As recent economic indicators trends recorded, indicates that the UK’s economy has started grappling into a potential recession. An ongoing decline in the manufacturing job market could lead to reduced consumer spending and demands, that will force industries to slash their existing workforce.
A no-deal Brexit risk
In the wake of a no-deal Brexit like situation, it will end all ties between the UK and EU bloc with immediate effect and without any transition period. It will disrupt the supply chain of the industries as free borders, and free moving will come to an end with immediate effect. And, the UK would have no more extended access to the single market of the European Union post a no-deal UK withdrawal from the European Union.
Since the Brexit referendum has taken place, the pound has fallen significantly against the US dollar. And, an increased chance for a no-deal Brexit could again lead to falling in the sterling value against the major currencies. This is dangerous for the UK economy, as it will hit the import bill of the UK, which can lead to increased fiscal deficit and also the purchasing power of the country will fall against the other currencies. Even, it will dent the top line of the domestic industries substantially.

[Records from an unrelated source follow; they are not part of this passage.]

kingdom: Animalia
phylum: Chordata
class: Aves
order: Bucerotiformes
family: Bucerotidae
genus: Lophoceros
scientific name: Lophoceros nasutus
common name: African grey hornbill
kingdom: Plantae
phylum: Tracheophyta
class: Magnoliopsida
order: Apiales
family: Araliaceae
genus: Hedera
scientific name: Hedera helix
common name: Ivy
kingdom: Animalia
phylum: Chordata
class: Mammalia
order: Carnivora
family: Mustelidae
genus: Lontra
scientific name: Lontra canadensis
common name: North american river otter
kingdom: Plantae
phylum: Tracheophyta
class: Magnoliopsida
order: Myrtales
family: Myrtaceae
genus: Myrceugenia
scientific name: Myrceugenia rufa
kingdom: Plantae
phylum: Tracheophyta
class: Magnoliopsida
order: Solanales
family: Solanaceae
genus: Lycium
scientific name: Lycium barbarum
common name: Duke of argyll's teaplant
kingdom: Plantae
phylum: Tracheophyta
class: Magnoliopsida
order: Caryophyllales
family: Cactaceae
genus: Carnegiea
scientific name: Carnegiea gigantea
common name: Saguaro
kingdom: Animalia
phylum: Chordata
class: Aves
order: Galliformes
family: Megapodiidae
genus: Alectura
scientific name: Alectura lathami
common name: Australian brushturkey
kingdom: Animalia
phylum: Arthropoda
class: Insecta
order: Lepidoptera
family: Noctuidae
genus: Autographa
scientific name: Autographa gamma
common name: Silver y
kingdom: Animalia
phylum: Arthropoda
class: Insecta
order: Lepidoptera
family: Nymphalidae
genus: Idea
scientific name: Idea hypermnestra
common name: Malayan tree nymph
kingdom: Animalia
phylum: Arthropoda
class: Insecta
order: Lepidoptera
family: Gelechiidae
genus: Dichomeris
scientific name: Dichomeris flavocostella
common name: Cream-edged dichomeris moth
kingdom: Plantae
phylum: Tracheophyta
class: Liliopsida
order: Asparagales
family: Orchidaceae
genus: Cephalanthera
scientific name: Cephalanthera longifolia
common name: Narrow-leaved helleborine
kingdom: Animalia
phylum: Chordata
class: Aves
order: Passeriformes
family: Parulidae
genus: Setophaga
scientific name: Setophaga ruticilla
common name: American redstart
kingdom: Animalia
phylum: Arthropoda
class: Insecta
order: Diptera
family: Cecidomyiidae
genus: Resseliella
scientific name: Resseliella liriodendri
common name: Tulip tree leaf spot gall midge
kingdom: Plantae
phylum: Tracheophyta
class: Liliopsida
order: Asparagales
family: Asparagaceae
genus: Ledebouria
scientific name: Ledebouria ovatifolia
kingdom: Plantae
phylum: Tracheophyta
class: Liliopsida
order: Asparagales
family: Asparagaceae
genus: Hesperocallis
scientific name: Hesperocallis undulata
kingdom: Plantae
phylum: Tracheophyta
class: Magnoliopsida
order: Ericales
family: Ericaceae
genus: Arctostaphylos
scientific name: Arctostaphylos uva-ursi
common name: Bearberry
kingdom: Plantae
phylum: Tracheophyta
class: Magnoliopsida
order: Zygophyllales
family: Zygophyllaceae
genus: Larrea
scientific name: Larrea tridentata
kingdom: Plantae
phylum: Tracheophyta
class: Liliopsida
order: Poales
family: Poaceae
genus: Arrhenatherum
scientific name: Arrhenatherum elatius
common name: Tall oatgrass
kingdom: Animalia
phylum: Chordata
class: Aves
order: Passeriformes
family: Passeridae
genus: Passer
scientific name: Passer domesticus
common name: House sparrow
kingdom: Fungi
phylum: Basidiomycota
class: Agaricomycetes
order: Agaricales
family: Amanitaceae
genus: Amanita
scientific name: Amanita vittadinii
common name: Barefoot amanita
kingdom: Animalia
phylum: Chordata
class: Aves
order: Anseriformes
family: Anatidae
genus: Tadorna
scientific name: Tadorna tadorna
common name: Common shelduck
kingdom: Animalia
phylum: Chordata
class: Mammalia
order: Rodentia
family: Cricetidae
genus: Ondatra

Daily Price Chart (as on July 08, 2019), before the market close. (Source: Thomson Reuters)
Since the data of referendum took place as on June 23, 2016, the Sterling has fallen more than 18% against the US dollar. At the time of writing (as on July 08, 2019 at 01: 56 PM GMT), GBP/USD currency pair was quoting at 1.2523 and added 0.02% against the previous day closing price. It has registered a 52w high level of 1.3385 and a 52w low of 1.2438 and the current trading level, it was quoting approximately 6.44 per cent below the 52w high level and about 0.7% above the 52w low trading level. Also, at the current trading level, it was quoting considerably below its 200-day simple moving average prices, which indicates that sterling is in long-term bearish phase and could fall further from the current trading level.
Recently, BOE head Mark Carney said that a reduction in the market interest rates was unsurprising as many places substantial weight has been put on the chances of a “no-deal” Brexit. He also added that BOE would support the transition as much as possible. In one of his recent talk, he said that in the wake of no-deal Brexit fiscal policy will be required to protect the economy.
The bottom line is the recent data on the economic indicators followed by tumbling pound indicates weakness in the UK’s economy and this could fall further as the next withdrawal deadline of October 31, 2019 come closure.